Chapter 5. Storage Engines and Data Types - Part 3

by Michael Kruckenberg and Jay Pipes

From Pro MySQL, Berkeley, Apress, July 2005.

The InnoDB Storage Engine

The InnoDB storage engine³ addresses some of the drawbacks to the MyISAM storage engine. Namely, it provides enforcement of foreign key constraints and full ACID-compliant transaction processing abilities (see Chapter 3).

Much of InnoDB’s power is derived from its implementation of row-level locking through multiversion concurrency control (MVCC). Through MVCC, InnoDB has support for a number of transaction isolation levels, giving you control over how your transactions are processed. In the following sections, we’ll examine these transaction-processing capabilities, as well as InnoDB’s doublewrite log system, file and record formats, and buffers.
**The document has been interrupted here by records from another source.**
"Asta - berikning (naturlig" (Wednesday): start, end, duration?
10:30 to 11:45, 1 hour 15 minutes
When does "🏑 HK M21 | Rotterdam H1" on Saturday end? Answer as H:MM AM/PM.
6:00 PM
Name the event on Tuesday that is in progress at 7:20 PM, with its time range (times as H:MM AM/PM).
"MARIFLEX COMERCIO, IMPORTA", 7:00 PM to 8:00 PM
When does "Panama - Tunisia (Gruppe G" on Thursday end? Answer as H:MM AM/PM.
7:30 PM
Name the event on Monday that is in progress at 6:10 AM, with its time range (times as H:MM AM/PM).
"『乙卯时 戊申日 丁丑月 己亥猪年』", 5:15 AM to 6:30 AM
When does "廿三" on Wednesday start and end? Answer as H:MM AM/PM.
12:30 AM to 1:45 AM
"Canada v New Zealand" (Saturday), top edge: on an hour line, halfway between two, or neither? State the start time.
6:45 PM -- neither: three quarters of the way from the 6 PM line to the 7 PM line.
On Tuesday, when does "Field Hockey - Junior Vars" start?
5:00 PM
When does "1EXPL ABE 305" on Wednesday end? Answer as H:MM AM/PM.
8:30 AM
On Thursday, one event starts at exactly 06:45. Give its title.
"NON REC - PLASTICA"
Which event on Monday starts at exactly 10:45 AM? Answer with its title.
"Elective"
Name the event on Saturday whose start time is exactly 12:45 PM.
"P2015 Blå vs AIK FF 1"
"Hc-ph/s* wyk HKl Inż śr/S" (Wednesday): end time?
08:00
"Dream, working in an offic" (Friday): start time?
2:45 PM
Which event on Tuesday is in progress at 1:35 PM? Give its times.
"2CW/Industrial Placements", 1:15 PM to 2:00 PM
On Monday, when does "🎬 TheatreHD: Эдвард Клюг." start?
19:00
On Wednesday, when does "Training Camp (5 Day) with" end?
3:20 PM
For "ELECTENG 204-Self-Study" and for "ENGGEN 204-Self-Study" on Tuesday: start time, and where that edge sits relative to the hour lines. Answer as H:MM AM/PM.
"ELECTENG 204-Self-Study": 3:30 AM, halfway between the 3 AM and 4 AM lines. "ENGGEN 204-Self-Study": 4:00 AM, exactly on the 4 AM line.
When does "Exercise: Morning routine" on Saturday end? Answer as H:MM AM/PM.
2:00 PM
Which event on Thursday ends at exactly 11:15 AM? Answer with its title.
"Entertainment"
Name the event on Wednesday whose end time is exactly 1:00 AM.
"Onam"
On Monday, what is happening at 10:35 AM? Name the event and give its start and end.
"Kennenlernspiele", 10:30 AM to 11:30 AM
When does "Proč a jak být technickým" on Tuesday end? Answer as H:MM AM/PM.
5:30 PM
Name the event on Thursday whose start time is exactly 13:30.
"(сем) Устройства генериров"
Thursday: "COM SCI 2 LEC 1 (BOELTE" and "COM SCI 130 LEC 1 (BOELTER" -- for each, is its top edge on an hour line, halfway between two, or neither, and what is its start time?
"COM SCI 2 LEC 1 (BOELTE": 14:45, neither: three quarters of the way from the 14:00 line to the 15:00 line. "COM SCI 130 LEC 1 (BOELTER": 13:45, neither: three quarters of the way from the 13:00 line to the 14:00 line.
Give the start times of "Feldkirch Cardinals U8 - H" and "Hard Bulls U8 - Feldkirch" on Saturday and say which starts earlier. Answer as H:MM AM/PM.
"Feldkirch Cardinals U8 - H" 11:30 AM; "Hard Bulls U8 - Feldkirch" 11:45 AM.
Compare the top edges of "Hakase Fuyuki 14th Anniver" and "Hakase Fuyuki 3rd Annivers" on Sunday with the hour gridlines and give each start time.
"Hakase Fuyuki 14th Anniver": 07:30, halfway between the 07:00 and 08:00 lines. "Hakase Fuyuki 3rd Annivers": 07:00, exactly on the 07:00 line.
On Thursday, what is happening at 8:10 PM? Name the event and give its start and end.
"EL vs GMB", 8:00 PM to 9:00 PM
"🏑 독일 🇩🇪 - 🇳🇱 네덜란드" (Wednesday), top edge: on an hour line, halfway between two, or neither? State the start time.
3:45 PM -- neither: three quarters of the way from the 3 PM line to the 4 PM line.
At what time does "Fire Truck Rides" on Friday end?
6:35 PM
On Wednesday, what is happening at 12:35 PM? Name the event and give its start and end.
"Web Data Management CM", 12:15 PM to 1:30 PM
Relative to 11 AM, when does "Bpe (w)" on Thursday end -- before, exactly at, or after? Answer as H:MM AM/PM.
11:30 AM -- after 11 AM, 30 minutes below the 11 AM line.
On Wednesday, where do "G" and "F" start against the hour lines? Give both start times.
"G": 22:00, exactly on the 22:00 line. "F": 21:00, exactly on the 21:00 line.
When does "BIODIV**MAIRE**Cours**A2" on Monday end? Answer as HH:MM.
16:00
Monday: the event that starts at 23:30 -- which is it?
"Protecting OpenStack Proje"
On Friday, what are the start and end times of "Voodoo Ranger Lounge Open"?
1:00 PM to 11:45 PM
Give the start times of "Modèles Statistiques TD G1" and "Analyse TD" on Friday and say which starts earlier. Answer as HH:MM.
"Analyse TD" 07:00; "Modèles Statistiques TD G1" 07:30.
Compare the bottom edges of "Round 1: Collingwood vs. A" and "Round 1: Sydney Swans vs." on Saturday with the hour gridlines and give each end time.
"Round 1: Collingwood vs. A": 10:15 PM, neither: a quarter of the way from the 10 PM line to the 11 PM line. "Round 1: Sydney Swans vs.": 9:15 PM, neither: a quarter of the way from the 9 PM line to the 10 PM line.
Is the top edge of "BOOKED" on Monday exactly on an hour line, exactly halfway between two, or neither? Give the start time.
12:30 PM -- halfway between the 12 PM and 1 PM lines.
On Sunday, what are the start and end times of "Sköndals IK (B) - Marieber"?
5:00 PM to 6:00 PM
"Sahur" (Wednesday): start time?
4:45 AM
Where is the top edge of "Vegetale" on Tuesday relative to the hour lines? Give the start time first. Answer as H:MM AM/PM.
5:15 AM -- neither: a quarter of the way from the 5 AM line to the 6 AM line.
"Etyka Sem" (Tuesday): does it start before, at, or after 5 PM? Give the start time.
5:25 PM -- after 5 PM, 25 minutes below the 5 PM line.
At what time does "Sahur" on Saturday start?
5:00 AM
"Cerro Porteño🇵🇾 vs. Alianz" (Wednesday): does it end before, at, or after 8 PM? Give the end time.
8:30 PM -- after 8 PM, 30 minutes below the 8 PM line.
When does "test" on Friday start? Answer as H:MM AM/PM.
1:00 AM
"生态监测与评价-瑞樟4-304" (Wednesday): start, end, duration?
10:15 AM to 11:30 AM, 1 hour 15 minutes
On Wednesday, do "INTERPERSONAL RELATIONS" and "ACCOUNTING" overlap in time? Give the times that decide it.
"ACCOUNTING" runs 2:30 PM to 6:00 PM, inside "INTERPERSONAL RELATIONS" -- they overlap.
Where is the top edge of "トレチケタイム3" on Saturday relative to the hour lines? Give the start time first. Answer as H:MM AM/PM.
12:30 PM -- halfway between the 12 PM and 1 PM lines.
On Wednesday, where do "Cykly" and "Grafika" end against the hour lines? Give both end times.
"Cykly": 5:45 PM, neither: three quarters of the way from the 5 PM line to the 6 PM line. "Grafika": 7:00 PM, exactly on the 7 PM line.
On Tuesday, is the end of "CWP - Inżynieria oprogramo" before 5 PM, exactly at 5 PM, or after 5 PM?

Enforcement of Foreign Key Relationships

InnoDB enforces the referential integrity of foreign key relationships at the database level. When a CREATE TABLE statement is issued with the FOREIGN KEY … REFERENCES clause, the parent table (REFERENCES table) is checked to verify the existence of a key when a record in the child table is inserted.

A common example of this parent-child relationship, as we discussed in Chapter 1, is the Customer to CustomerOrder to CustomerOrderItem scenario. A customer can place zero or more orders. An order can contain one or more order details. In order to enforce the relationship, we would issue the statements in Listing 5-1. Note that the parent tables must be created first, before any foreign keys reference them, and the parent tables must have a unique index containing the columns referenced in the FOREIGN KEY clause. Additionally, all data types must be identical on both sides of the relationship.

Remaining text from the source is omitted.